== Work to be completed ==
Find each line below that includes "unless", then copy it.

________________________________________

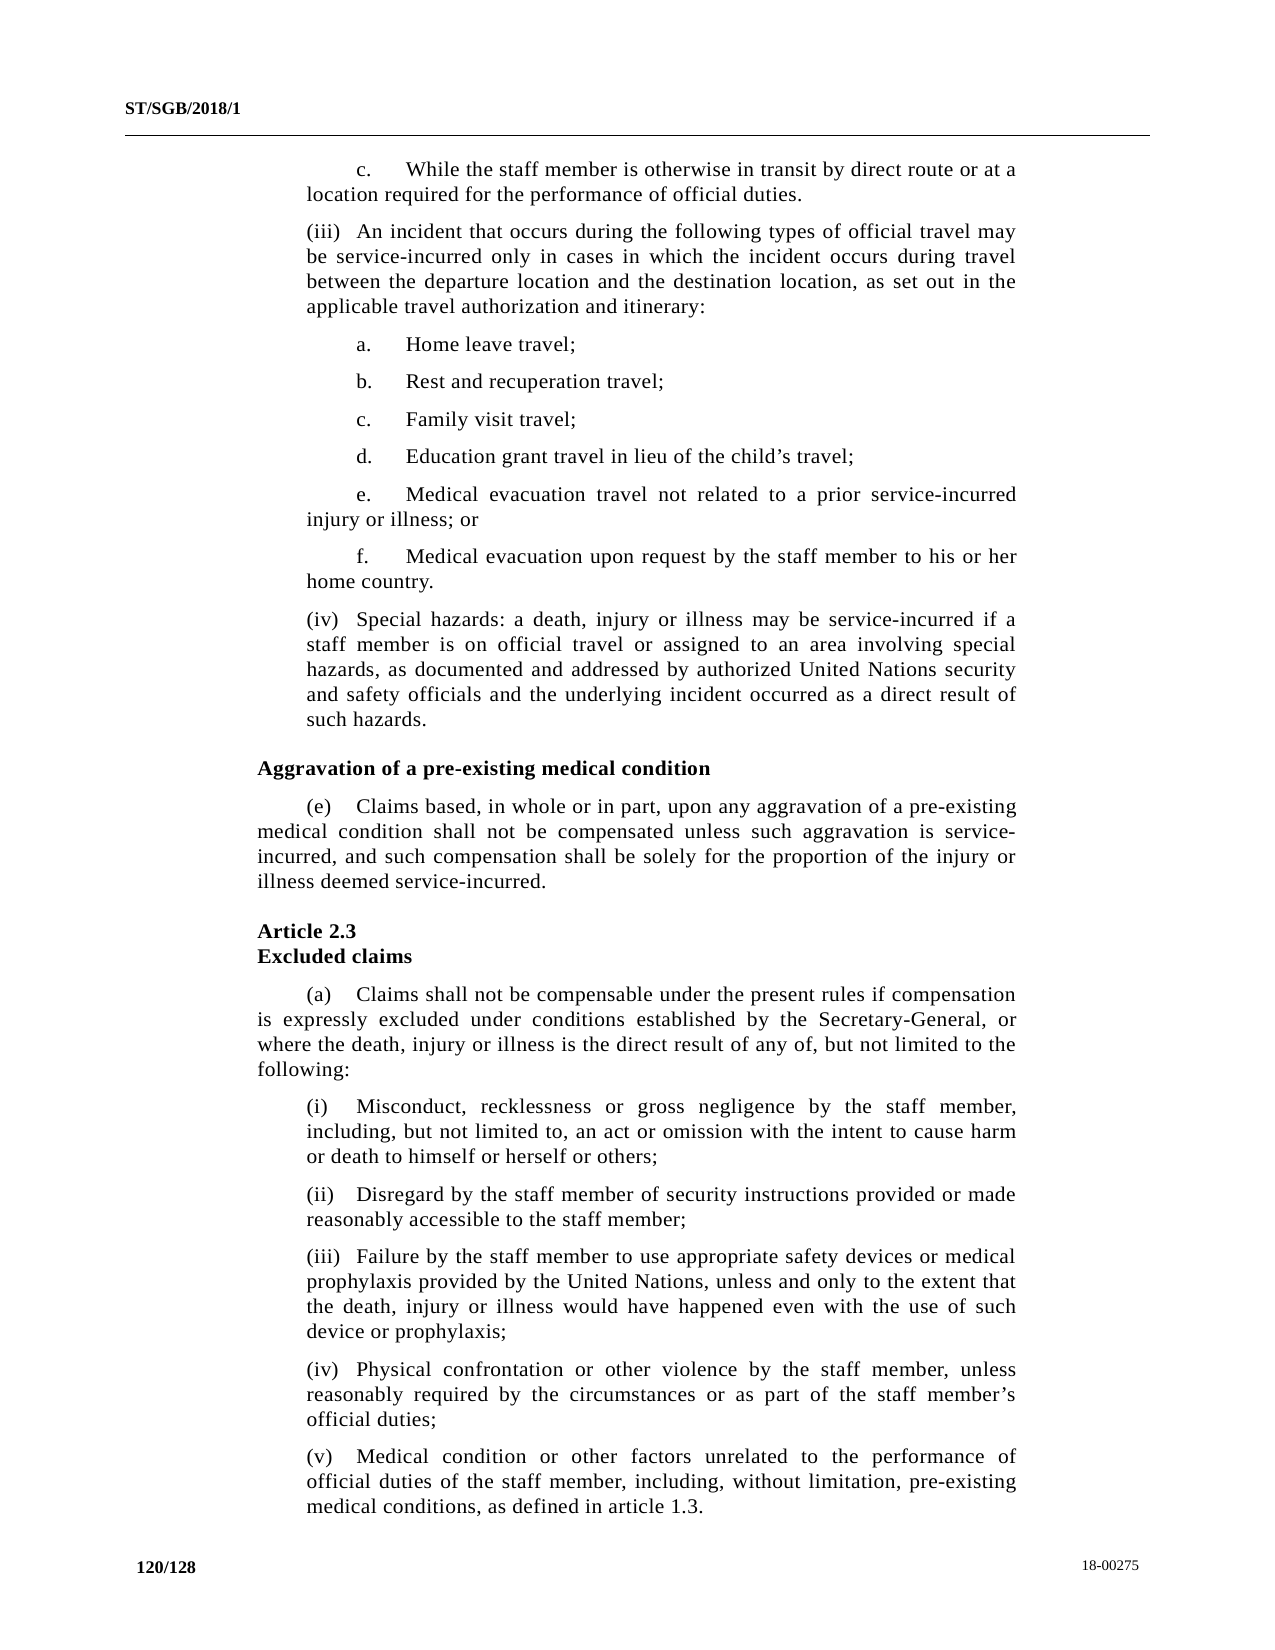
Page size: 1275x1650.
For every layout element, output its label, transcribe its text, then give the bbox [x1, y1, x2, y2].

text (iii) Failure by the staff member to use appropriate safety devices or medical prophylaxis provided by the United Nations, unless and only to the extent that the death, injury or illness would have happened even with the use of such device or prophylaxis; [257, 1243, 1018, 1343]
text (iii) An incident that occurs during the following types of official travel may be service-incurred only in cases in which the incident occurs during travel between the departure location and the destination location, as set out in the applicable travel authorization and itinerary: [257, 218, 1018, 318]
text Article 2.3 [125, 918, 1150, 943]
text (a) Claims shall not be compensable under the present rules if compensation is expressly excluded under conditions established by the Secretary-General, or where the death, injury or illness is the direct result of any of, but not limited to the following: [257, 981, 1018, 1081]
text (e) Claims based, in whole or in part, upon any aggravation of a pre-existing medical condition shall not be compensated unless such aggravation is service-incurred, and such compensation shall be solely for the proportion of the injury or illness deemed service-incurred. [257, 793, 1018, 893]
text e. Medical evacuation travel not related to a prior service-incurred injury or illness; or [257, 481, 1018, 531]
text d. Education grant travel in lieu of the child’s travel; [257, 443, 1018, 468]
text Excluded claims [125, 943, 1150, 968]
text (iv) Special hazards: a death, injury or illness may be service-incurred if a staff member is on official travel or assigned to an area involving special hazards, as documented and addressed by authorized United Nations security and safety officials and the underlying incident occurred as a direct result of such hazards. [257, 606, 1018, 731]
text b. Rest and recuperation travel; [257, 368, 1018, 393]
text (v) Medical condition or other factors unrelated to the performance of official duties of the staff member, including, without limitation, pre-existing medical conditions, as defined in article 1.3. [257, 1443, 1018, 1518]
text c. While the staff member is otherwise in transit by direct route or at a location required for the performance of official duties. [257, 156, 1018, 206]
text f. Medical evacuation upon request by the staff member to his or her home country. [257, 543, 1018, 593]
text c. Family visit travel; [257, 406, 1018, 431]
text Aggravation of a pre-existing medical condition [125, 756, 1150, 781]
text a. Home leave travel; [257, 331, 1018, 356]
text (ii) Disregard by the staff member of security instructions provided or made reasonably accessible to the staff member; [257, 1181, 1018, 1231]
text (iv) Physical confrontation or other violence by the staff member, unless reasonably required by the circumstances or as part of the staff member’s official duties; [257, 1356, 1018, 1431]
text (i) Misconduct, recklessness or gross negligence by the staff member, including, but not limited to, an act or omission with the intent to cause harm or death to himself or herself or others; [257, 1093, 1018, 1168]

________________________________________

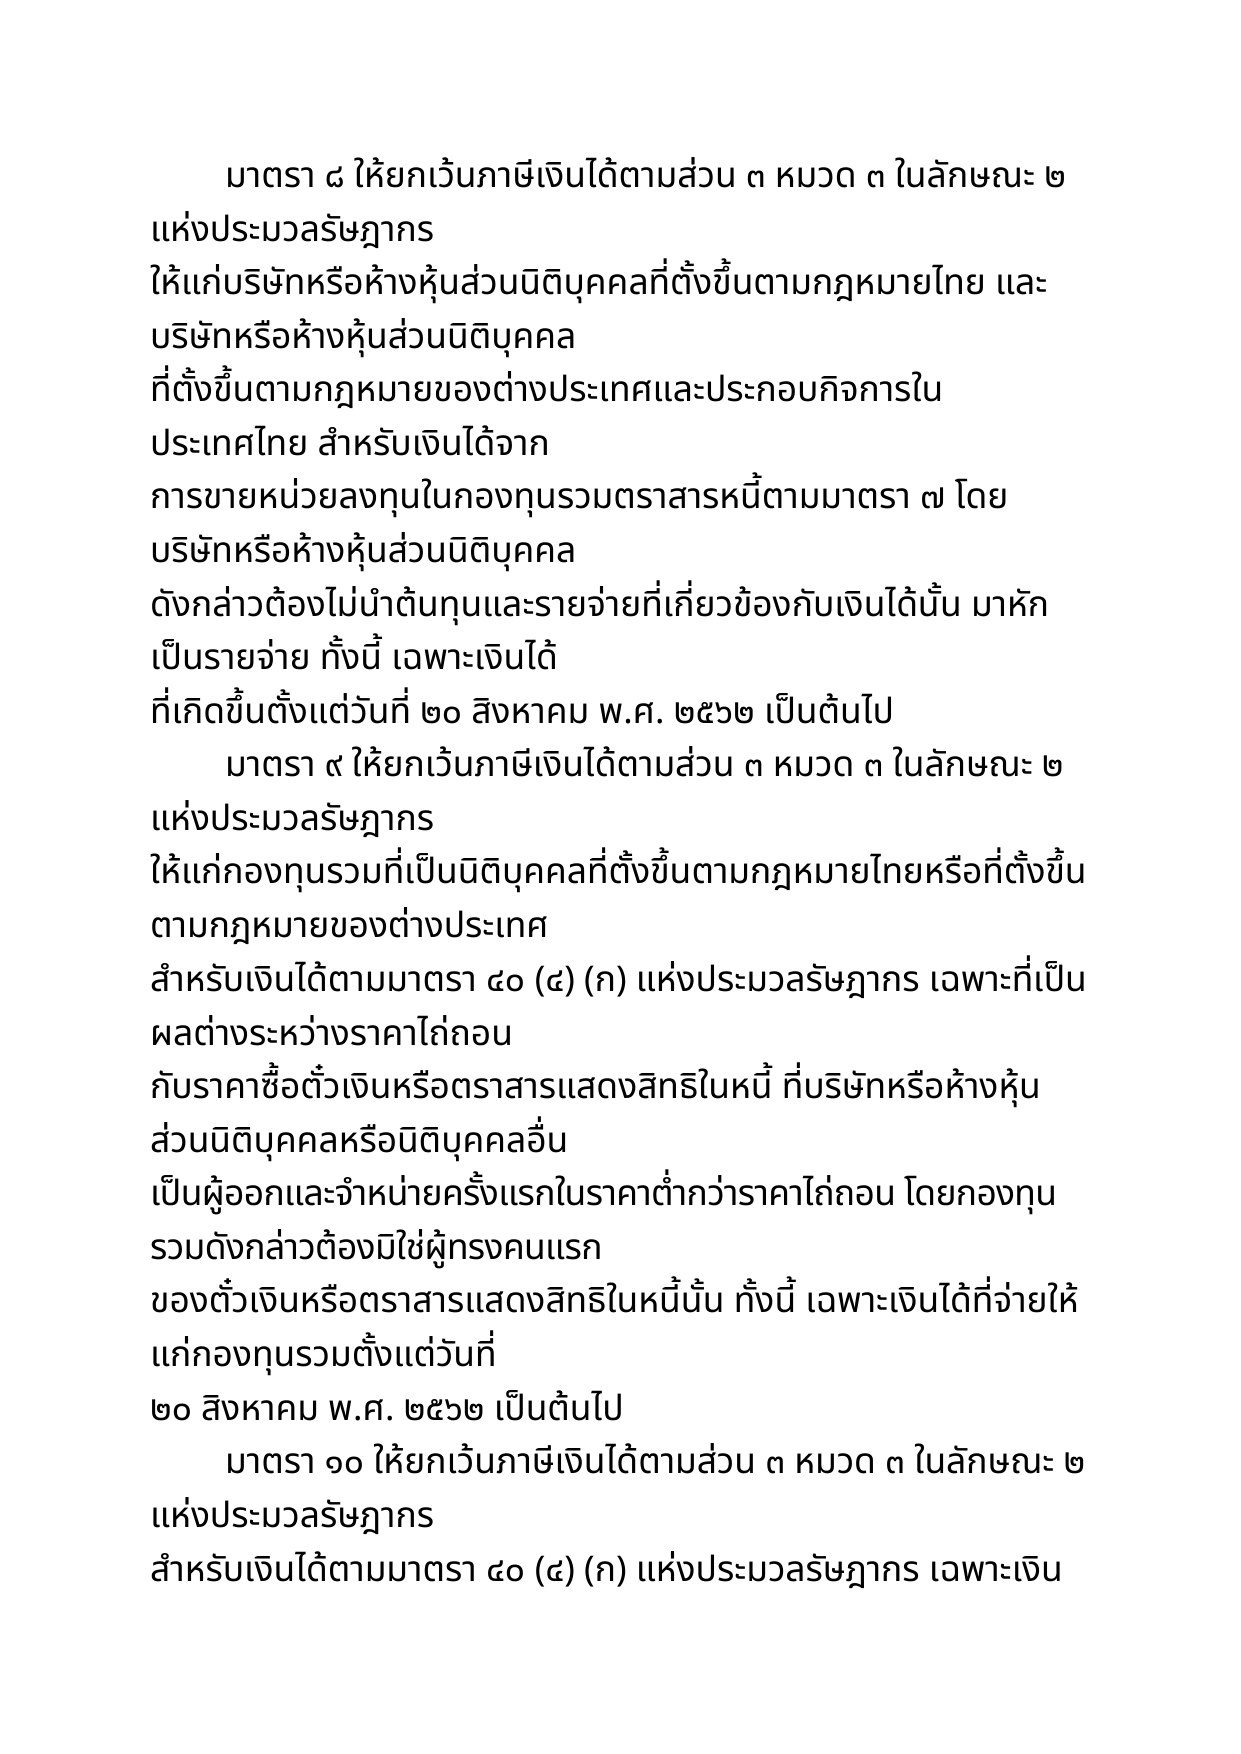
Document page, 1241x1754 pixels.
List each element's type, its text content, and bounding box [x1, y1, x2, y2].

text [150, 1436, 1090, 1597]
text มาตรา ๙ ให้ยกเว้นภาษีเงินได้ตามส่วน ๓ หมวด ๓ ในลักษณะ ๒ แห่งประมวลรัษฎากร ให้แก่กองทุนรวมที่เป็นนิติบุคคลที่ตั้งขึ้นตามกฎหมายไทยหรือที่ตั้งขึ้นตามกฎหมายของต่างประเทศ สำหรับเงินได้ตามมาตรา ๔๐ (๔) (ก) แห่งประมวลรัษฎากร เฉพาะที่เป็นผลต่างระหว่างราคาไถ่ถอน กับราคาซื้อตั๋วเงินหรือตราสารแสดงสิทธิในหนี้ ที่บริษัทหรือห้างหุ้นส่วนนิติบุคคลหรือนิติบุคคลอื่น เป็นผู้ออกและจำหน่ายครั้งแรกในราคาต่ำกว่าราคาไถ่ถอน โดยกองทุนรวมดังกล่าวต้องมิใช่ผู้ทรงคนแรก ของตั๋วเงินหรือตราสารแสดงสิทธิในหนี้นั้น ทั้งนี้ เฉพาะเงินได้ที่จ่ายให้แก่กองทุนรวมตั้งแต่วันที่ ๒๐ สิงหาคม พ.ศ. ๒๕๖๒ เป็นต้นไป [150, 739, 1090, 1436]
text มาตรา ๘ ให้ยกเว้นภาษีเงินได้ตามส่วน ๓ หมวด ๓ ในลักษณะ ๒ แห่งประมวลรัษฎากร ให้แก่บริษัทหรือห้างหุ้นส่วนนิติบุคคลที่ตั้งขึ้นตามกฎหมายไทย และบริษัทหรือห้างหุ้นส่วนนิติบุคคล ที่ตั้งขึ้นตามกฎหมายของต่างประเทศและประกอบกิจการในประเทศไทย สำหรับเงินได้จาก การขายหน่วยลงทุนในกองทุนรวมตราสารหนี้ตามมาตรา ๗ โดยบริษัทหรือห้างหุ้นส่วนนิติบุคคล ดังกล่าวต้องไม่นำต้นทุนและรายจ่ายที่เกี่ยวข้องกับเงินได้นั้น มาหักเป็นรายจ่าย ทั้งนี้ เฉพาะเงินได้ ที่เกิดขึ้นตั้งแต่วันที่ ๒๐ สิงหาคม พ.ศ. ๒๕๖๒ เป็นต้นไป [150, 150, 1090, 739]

________________________________________

== Exercise answer ==
text (iii) Failure by the staff member to use appropriate safety devices or medical prophylaxis provided by the United Nations, unless and only to the extent that the death, injury or illness would have happened even with the use of such device or prophylaxis; [257, 1243, 1018, 1343]
text (e) Claims based, in whole or in part, upon any aggravation of a pre-existing medical condition shall not be compensated unless such aggravation is service-incurred, and such compensation shall be solely for the proportion of the injury or illness deemed service-incurred. [257, 793, 1018, 893]
text (iv) Physical confrontation or other violence by the staff member, unless reasonably required by the circumstances or as part of the staff member’s official duties; [257, 1356, 1018, 1431]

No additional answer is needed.